Here’s just a few quick notes:

1. Dialogue should sound organic. Answers don’t necessarily follow questions, not directly, anyway. The answer can change the subject. The answer sometimes doesn’t reflect the question. This is one way to make dialogue surprising.

2. Dialogue doesn’t indicate emotion. It shows emotion. No “he exclaimed” or “he whimpered” to indicate. Search your imagination for dialogue whose words show exclamation or whimpering. Or use gestures that might match these feelings.

3. Dialogue should be motivated by both character and situation. Rent Pulp Fiction.
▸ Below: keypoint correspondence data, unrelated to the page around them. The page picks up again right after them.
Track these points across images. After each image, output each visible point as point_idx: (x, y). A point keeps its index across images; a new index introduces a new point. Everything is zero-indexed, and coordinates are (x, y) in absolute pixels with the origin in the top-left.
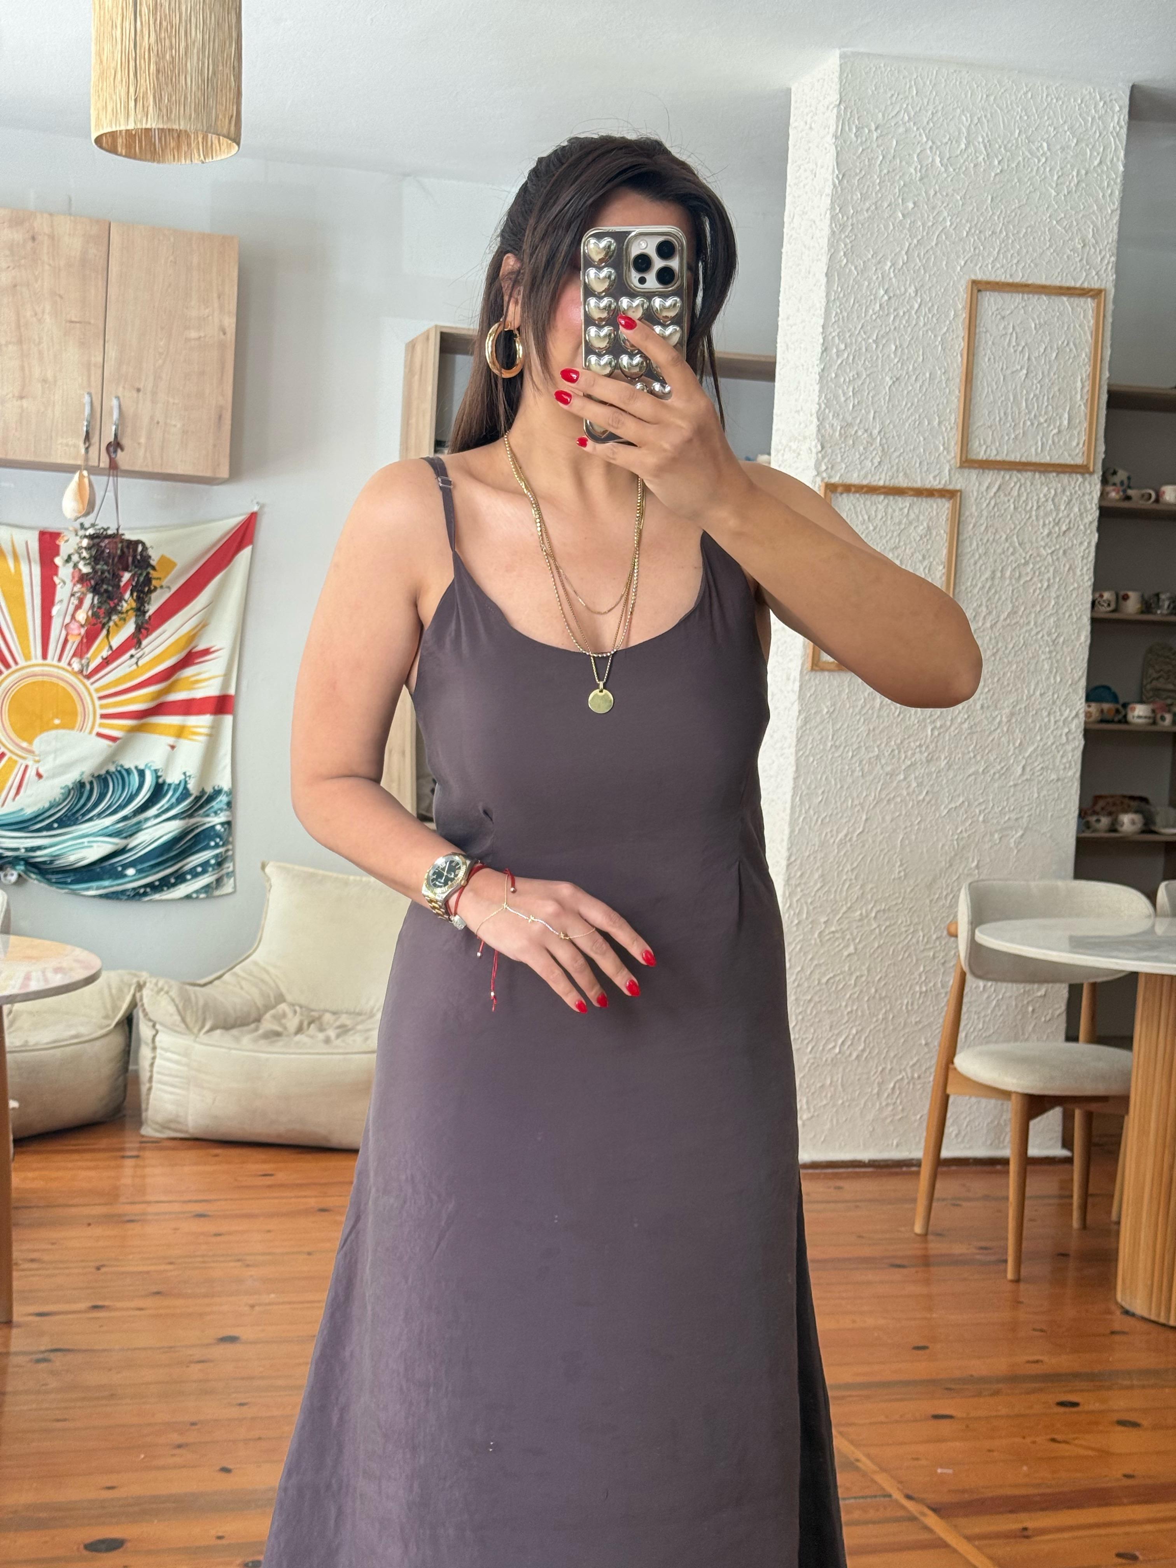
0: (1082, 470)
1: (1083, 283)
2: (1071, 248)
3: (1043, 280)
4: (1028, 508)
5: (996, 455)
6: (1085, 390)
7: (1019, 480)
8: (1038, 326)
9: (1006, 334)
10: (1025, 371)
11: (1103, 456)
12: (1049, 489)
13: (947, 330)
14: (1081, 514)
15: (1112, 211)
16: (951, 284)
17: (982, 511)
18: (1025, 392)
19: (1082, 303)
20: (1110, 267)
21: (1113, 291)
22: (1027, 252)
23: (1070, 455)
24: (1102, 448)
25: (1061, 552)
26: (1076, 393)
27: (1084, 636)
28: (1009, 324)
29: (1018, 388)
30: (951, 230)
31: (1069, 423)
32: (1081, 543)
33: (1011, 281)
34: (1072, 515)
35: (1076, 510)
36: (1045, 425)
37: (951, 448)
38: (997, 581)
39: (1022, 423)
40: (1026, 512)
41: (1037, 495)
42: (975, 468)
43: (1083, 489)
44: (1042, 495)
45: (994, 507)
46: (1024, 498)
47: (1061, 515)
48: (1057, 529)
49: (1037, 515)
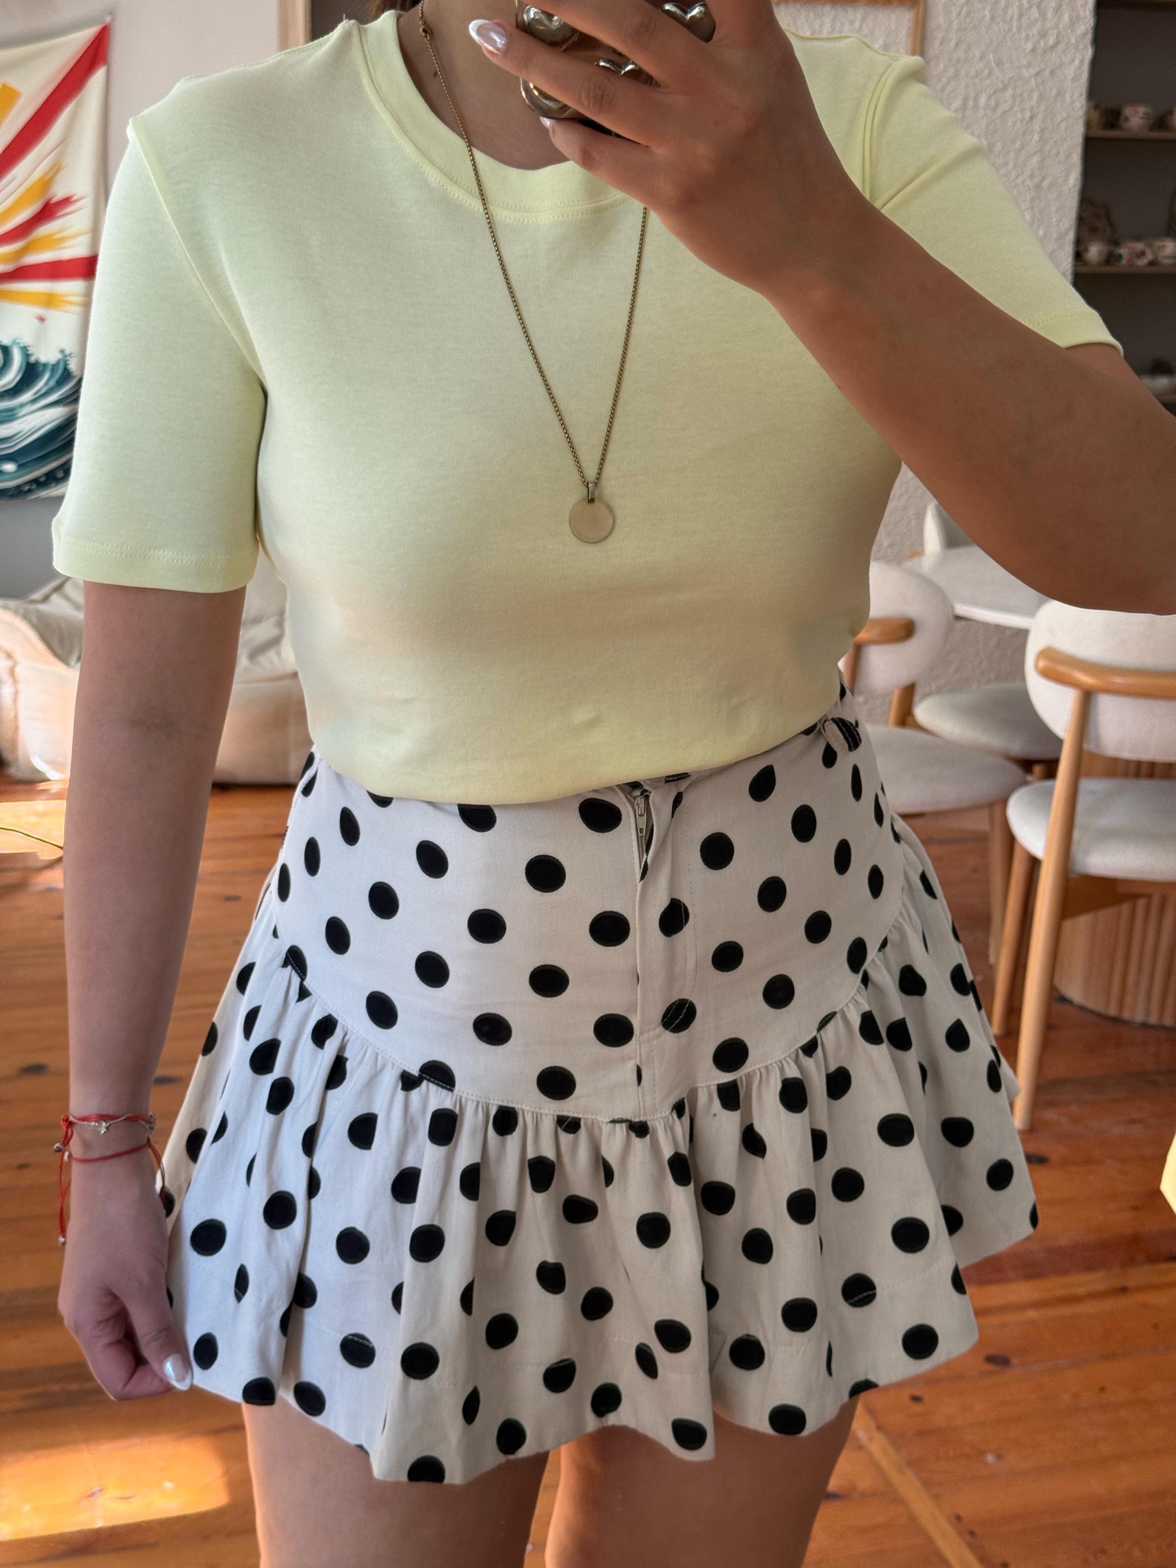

Eaarly in the movie, you’ll notice how there’s very little of the explanation of the hit mens’ plans in their dialogue. Jules and Vincent (Samuel L. Jackson and John Travolta) say:

“We should have shotguns for this kind of deal.”
“How many up there?”
“Three or four.”
“Counting our guy?”
“I’m not sure.”
“So there could be up to five guys in there.”
“It’s possible.”
“We should have fuckin’ shotguns.”

These fellows stand in front of a car trunk while they talk this over, loading .45s. Their plan must to be kill someone, several people. Nary a word is said about the plan directly.

In dialogue, the central thing is not named, so it can gain power during the scene.

Oh, and the shorter the dialogue per character (total number of sentences), the better. People don’t speak in long sentences (most people, anyway). Too many sentences and you have a speech. Leave that for the sequel, the narrative writing that follows the scene.